En marzo de 1939, mientras las izquierdas se mataban entre ellas en Madrid, Alfonso declaró al diario francés Le Journal-Écho de Paris:
En estos instantes importa, más que nunca, que todos los españoles se agrupen alrededor del caudillo Franco, que ha conseguido la victoria. Yo obedeceré las órdenes del general Franco, que ha reconquistado la Patria, y, por tanto, me considero un soldado más a su servicio. (...) Mi porvenir y el de todos los españoles está ahora en las manos del general Franco.
Su primer acto público al acabar la guerra fue organizar en Roma un Te Deum en acción de gracias por la victoria de las armas de Franco. Poco después, el día 9, escribió una carta a éste en la que le proponía que se concediese la medalla de la Cruz Laureada, la más alta condecoración militar española.
Y ahora, mi General, creyéndome autorizado para ello por haber sido jefe nato de la Real y Militar Orden de San Fernando, permítame le exprese cuán dichoso me consideraría si, recogiendo el común sentir y justificado anhelo del gloriosísimo ejército de Tierra, Mar y Aire español y de todos los buenos compatriotas, viéramos sobre su pecho esa invicta y heroica condecoración, jamás tan bien otorgada al caudillo que tan brillantemente salvó a España y la llevó a la victoria.
Quizás el ex rey se hizo a la idea de que Franco restauraría la monarquía... cosa que el general haría, pero en 1969 y en la persona de uno de sus nietos.

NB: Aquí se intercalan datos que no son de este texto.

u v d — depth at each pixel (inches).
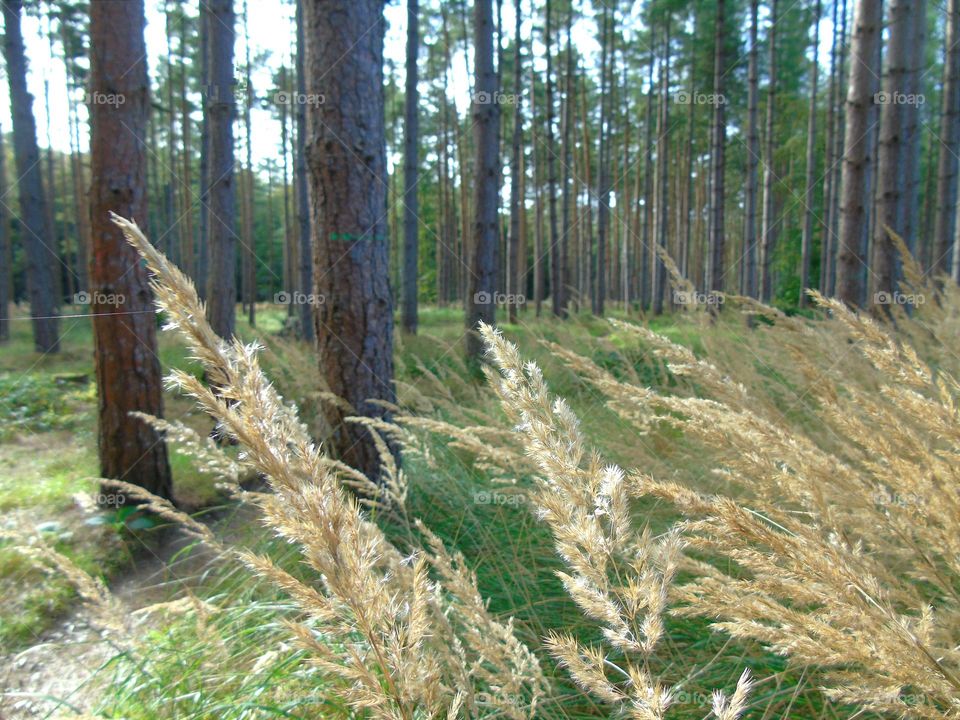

A fin de cuentas, la inmensa mayoría de los combatientes del bando nacional no había arriesgado su vida por la reposición de Alfonso XIII ni por la entronización de su descendencia.
El 15 de enero de 1941, ya agonizante, Alfonso de Borbón abdicó en su hijo Juan, y seis semanas después, el 28 de febrero, murió en su hotel. Fue enterrado en Roma. El Gobierno español decretó tres días de luto, y Franco envió una corona al funeral con este mensaje:
A S. M. el Rey Don Alfonso XIII, Francisco Franco.
Su cuerpo se trasladó a España en 1980, donde le recibió su único hijo vivo, el que nunca fue rey.